[Source data]

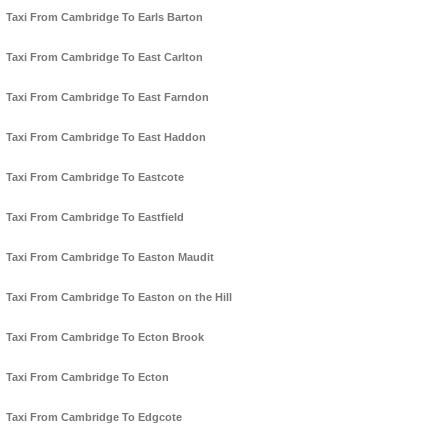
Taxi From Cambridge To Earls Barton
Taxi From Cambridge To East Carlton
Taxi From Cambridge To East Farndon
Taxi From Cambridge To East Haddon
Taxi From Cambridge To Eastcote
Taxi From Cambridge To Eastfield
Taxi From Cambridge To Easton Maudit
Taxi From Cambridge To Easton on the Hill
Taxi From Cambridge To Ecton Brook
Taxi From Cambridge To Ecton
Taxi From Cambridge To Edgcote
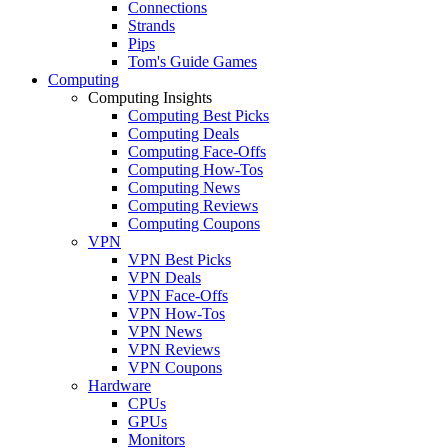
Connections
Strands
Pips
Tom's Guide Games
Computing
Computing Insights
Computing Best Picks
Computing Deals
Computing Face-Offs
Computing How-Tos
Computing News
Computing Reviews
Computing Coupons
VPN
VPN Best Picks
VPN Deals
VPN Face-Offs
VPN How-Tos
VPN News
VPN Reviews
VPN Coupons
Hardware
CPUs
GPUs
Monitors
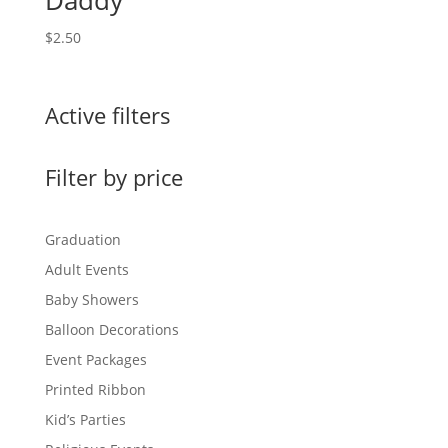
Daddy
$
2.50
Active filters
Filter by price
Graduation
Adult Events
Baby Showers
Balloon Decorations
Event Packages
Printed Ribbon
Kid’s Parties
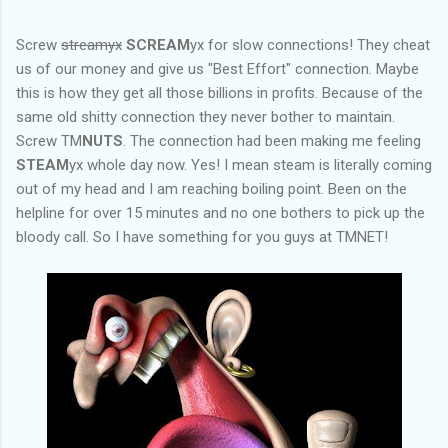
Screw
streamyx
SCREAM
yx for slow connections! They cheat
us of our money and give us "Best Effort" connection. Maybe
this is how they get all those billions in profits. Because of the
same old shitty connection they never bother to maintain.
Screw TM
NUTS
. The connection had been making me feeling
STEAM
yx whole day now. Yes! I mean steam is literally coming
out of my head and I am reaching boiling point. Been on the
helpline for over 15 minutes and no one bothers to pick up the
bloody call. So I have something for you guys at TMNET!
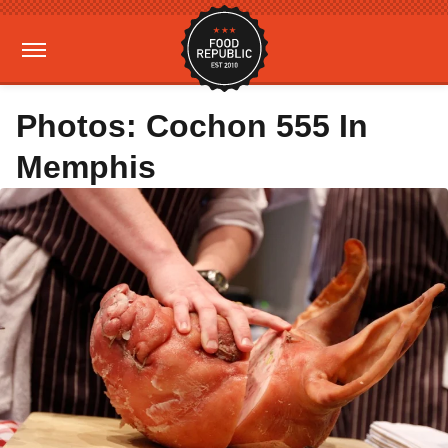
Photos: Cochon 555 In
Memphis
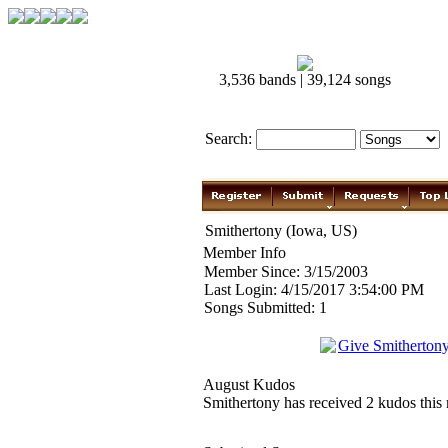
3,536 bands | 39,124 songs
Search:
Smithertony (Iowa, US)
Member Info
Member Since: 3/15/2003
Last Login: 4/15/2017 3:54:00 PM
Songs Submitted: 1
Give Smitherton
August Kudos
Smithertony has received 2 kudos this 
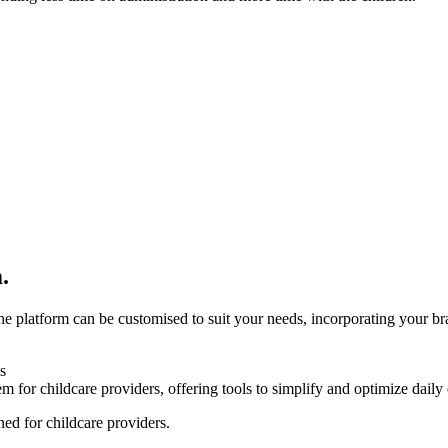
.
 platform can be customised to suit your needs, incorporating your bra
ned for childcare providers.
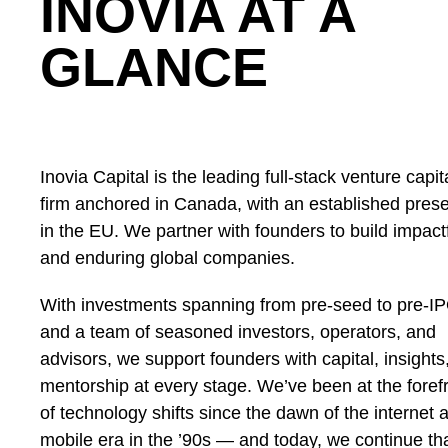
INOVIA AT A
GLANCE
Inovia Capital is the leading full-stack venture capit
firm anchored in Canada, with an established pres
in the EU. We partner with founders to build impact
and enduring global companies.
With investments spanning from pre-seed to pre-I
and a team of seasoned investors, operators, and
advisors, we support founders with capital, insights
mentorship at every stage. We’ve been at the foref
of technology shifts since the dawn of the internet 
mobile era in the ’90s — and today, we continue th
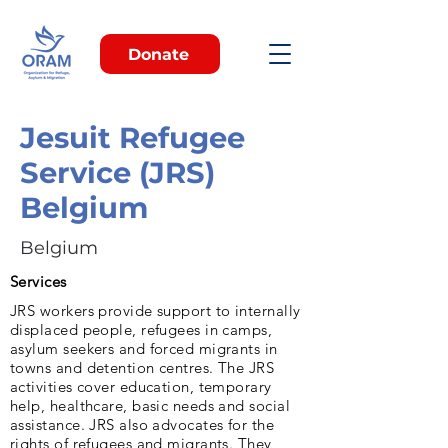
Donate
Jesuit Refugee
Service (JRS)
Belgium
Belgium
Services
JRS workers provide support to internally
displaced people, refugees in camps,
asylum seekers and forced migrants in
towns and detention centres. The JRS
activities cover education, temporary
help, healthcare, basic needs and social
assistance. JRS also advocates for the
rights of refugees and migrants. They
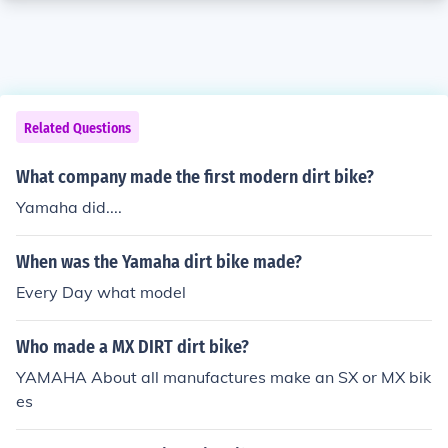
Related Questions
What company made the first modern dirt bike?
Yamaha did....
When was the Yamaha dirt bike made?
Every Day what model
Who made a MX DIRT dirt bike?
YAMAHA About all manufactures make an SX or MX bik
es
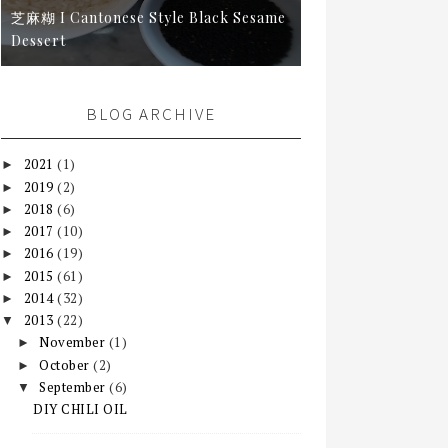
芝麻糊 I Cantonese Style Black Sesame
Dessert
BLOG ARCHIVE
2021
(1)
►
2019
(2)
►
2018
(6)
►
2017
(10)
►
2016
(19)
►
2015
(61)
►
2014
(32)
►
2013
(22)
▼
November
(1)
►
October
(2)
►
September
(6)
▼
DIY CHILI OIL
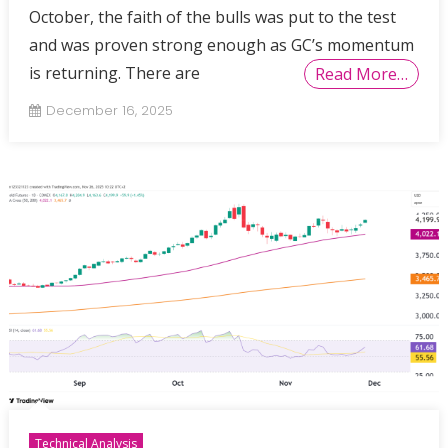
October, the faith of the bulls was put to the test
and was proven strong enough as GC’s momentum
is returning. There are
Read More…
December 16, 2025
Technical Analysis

[/Source data]

=== What is required ===
If a line of the material contains the word "Easton", pick it out and copy it.

=== The completed task ===
Taxi From Cambridge To Easton Maudit
Taxi From Cambridge To Easton on the Hill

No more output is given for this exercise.